La soupe joumou, un patrimoine culturel immatériel qui commémore l’abolition de l’esclavage

Publié le 2021-03-31 | Le Nouvelliste

L’inscription des « savoirs, savoir-faire et pratiques liés à la préparation traditionnelle de la soupe au Giraumon » sur la Liste représentative du patrimoine culturel immatériel de l’humanité auprès de l’UNESCO dans le cadre de la Convention de 2003 constitue une grande première pour le peuple haïtien.

La consommation de la soupe joumou était réservée aux colons blancs et interdite aux esclaves, considérés comme des biens meubles, des êtres vivants, mais privés de tous les droits naturels qui sont censés être inaliénables et inhérents à la personne humaine. Le 1 er janvier 1804, Haïti est devenue la première République noire indépendante du monde à la suite de sa victoire contre l’armée de Napoléon, la plus puissante de l’époque. C’est le début du cycle de l’abolition de la servitude des noirs à travers le monde. La consommation de la soupe joumou le 1 er janvier 1804 par les esclaves constitue un symbole fort de liberté, de rupture avec la traite transatlantique des esclaves qui a duré plus de 400 ans. La soupe joumou a une dimension historique, une portée universelle incontestable.

Le jour de dépôt de cette candidature officielle de la soupe de l’indépendance haïtienne, soit le 25 mars, a été choisi consciemment.
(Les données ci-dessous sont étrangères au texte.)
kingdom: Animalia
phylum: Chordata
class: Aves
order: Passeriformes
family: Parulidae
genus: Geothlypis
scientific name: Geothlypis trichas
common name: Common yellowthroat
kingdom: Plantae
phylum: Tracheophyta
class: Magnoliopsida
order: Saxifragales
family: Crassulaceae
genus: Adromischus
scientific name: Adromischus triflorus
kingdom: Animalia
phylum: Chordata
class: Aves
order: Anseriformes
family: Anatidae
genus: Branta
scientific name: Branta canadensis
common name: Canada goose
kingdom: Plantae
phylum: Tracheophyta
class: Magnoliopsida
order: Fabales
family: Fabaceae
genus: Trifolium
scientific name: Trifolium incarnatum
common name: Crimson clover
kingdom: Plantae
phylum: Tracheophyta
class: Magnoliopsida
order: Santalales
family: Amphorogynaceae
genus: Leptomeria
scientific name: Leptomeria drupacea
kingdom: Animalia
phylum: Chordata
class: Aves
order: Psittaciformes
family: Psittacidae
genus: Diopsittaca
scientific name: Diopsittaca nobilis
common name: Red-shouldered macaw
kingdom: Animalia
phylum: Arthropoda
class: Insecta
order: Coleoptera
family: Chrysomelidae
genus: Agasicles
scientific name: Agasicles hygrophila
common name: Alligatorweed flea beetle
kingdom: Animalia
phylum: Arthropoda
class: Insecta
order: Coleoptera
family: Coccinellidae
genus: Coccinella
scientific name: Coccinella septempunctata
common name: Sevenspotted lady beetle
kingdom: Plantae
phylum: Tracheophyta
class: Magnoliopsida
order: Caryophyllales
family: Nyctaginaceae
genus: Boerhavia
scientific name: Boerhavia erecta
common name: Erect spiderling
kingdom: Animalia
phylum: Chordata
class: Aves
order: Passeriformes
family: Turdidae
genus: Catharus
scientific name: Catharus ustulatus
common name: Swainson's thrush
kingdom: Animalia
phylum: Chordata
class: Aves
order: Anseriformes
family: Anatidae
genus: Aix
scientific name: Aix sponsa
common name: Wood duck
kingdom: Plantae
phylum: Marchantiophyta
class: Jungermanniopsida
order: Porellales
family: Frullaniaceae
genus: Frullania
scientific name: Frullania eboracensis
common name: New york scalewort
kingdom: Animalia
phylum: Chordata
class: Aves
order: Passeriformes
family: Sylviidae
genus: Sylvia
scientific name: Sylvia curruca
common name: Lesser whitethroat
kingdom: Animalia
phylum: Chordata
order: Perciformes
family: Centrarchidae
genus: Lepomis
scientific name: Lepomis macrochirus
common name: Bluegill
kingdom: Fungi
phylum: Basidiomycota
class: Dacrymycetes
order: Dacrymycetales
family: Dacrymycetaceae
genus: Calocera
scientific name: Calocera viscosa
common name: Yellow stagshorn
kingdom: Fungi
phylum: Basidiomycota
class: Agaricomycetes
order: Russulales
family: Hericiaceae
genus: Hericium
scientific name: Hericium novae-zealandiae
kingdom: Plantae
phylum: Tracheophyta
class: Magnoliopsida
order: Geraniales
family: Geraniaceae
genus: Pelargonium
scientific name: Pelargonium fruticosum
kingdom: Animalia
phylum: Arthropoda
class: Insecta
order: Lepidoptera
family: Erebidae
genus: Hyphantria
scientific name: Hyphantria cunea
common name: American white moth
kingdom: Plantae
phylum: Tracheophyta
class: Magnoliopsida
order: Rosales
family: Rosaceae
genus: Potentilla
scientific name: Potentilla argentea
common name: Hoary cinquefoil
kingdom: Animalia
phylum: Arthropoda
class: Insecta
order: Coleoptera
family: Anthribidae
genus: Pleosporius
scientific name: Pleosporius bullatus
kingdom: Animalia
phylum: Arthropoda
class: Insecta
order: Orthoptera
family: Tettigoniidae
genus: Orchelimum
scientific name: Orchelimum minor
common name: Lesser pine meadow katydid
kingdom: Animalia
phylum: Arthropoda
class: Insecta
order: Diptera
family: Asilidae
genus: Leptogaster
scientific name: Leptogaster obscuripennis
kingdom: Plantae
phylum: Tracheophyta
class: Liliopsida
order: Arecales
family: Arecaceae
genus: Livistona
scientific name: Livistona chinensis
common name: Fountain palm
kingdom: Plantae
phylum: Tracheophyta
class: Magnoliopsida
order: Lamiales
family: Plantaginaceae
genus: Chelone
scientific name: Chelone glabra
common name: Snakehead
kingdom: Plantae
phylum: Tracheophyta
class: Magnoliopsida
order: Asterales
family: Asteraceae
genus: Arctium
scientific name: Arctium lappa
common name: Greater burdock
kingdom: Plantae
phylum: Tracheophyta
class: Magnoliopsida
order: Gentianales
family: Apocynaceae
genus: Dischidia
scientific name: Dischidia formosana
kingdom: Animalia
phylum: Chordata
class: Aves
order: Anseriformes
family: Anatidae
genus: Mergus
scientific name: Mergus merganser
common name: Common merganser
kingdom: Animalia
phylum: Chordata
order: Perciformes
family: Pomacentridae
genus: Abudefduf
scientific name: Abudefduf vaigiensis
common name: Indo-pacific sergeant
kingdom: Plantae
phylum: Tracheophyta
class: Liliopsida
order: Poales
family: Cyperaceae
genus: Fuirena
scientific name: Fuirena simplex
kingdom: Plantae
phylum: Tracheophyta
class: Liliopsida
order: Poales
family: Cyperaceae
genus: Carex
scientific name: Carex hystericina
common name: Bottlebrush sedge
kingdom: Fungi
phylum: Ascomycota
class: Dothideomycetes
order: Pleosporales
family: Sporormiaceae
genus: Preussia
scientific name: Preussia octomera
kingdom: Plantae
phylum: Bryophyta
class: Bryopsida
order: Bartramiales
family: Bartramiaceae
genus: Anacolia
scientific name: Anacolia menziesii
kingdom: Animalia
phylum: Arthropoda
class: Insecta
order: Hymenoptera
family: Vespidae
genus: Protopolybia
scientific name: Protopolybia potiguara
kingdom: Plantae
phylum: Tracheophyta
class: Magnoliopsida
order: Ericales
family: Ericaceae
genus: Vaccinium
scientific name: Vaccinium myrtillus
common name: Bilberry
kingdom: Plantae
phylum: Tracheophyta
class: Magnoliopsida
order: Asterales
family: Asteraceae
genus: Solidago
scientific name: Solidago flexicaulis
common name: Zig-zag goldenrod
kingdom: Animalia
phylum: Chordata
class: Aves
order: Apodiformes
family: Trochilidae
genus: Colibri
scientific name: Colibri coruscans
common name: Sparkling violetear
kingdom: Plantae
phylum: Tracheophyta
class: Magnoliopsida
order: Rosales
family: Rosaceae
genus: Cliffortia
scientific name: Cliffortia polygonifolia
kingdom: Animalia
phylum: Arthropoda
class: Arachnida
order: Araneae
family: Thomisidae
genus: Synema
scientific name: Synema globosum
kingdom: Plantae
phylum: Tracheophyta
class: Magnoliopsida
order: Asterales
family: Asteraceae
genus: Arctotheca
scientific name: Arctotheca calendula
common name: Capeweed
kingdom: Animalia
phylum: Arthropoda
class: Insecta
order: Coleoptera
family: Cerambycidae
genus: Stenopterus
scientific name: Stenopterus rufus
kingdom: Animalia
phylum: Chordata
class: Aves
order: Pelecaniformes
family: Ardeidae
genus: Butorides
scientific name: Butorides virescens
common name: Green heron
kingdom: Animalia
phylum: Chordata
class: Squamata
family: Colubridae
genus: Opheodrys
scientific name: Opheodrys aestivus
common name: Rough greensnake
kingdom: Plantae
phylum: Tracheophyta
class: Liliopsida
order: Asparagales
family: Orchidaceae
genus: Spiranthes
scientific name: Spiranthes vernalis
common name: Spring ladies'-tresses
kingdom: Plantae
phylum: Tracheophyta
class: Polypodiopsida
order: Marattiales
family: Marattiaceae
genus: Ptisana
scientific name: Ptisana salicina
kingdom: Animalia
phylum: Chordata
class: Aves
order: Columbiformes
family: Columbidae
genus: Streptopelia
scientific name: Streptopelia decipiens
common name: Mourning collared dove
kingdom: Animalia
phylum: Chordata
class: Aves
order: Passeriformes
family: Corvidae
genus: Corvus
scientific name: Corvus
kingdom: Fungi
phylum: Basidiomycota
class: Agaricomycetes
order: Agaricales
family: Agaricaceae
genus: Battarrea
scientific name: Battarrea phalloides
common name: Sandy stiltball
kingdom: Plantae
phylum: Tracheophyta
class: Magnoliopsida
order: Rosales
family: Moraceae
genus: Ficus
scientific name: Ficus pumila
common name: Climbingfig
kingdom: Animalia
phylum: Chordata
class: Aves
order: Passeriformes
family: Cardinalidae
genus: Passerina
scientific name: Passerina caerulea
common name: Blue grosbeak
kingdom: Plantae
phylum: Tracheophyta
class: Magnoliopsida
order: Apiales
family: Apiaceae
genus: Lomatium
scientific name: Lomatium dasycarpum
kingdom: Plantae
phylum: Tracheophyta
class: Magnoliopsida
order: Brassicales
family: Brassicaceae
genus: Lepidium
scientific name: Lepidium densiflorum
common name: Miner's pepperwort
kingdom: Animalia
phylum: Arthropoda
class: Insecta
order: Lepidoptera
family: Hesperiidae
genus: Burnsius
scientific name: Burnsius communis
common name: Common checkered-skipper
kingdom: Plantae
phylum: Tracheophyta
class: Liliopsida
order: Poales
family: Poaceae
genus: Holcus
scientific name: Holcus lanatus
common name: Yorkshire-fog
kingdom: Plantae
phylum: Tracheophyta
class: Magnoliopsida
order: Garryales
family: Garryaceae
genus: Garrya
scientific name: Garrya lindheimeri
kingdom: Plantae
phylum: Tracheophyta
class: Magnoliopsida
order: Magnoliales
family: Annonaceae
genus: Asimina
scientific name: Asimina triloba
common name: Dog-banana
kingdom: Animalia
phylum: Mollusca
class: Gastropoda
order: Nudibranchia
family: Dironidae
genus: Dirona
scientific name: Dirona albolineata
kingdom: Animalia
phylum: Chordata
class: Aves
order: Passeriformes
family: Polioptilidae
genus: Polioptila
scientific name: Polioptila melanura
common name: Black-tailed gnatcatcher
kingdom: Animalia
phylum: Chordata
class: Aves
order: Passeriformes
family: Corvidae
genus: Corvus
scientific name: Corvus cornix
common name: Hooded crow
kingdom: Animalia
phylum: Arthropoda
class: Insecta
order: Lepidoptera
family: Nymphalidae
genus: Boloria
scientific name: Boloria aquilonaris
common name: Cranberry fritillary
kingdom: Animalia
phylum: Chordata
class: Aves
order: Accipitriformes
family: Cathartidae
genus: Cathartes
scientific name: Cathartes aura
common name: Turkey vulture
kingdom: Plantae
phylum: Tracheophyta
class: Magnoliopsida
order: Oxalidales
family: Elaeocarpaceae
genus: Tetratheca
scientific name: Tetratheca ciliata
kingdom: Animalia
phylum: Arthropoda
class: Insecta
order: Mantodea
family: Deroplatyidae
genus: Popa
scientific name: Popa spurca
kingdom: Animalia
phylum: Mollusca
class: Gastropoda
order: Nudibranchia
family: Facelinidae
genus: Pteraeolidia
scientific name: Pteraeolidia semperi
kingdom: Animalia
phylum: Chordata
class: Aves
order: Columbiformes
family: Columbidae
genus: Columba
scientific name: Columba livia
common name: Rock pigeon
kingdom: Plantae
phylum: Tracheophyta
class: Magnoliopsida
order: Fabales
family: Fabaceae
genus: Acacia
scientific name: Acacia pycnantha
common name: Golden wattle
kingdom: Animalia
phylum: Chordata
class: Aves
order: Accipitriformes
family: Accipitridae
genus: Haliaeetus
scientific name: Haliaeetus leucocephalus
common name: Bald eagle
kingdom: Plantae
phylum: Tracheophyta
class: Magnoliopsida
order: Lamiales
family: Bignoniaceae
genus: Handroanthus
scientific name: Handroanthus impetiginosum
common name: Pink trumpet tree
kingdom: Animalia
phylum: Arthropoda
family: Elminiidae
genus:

Chaque année le 25 mars est célébrée la Journée internationale de commémoration des victimes de l’esclavage et de la traite transatlantique des esclaves. « Cette candidature est pour nous un événement majeur, et ce jour s’y prêtait parfaitement », explique la Déléguée permanente d’Haïti auprès de l’UNESCO, Dominique Dupuy. Il faut rappeler que la traite transatlantique des
esclaves est la plus grande opération de déplacement involontaire des personnes de toute l’histoire de l’humanité. Selon l’UNESO, environ 15 à 20 millions d’Africains ont été capturés, séquestrés et amenés de force dans les Amériques et les Caraïbes. Cette tragédie humaine est un crime contre l’humanité, le chapitre le plus dramatique de l’histoire de cette planète. « La soupe au giraumon est une ode à la liberté », renchérit l’Ambassadeur.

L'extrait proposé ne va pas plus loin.